I have a selection of values coming from an experiment and I want to drop some of the lines with respect to other lines. Meaning: I measure a field, a polarization and an error of the polarization. Now the machine doing this measurement sometimes does not write values in some of those lines. So I might get: field = data[0]
field = [1,2,3,3,2,1,nan,4,1,2]
polarization = [nan, 10,230,13,123,50,102,90,45]
error = [0.1, 0.1, 0.2, 0.1, 0.1, 0.3, 0.1, 0.1, 0.4, 0.2]
Now I want to delete the first elements of field, polarization and error, because the polarization[0] value = nan. And the [6] value of all arrays because field[6] = nan.
This is how I get my data:
class DataFile(object):
def __init__(self, filename):
self._filename = filename
def read_dat_file(self):
data = np.genfromtxt(self._filename, delimiter=',', \
usecols=(3,4,5,), skip_header=23, skip_footer=3, unpack=True, converters={\
3: lambda x: self._conv(x), \
4: lambda x: self._conv(x), \
5: lambda x: self._2_conv(x)})
return data
a = DataFile("DATFILE.DAT")
print a
The _conv functions just do some unit conversion or to write 'nan' if value is " ". I tried to do something like:
data = data[~np.isnan(data).any(axis=1)]
But then I get back one array and things got messy. My next approach was to count elements, deleting the same elements from all arrays ... and so on. Works, but it's ugly. So whats the best solution here?

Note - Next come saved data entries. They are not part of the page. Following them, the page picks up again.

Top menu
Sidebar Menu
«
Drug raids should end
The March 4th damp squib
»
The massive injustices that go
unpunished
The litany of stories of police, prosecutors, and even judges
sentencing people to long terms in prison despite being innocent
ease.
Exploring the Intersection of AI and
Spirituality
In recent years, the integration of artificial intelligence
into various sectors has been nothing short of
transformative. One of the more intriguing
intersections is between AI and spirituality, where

You can iterate over rows and create a mask for rows, then use boolean indexing to get the view of rows that passed:
import numpy as np
field = [1,2,3,3,2,1,-1,4,1,2]
polarization = [-1, 10,230,13,123,50,102,90,45,1337]
error = [0.1, 0.1, 0.2, 0.1, 0.1, 0.3, 0.1, 0.1, 0.4, 0.2]

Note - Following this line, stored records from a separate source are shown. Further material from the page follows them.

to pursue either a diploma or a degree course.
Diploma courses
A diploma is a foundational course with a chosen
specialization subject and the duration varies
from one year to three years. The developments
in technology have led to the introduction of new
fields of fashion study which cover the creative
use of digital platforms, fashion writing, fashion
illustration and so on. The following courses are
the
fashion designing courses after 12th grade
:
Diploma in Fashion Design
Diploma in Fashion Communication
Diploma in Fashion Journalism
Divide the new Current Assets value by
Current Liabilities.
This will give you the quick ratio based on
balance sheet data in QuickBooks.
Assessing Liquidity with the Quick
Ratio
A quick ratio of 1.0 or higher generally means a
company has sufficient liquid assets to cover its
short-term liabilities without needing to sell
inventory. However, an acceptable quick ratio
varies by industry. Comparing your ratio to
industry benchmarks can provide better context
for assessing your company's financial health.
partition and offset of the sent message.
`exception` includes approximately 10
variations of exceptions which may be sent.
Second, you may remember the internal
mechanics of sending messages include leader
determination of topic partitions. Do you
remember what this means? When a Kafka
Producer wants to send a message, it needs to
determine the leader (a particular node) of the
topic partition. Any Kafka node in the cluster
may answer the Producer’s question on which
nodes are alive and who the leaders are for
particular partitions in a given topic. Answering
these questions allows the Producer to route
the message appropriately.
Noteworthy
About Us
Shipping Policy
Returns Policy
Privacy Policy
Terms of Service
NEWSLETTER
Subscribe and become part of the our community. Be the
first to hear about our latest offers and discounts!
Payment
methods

#transposition is needed to get expected row-col format
array = np.array([field, polarization, error]).T
print(array)
#create your filter function
filter = lambda row : row[0] > 0 and row[1] > 0 and row[2] > 0
#create boolean mask by applying filter
mask = np.apply_along_axis(filter, 1, array)
print(mask)
new_array = array[mask]
print(new_array)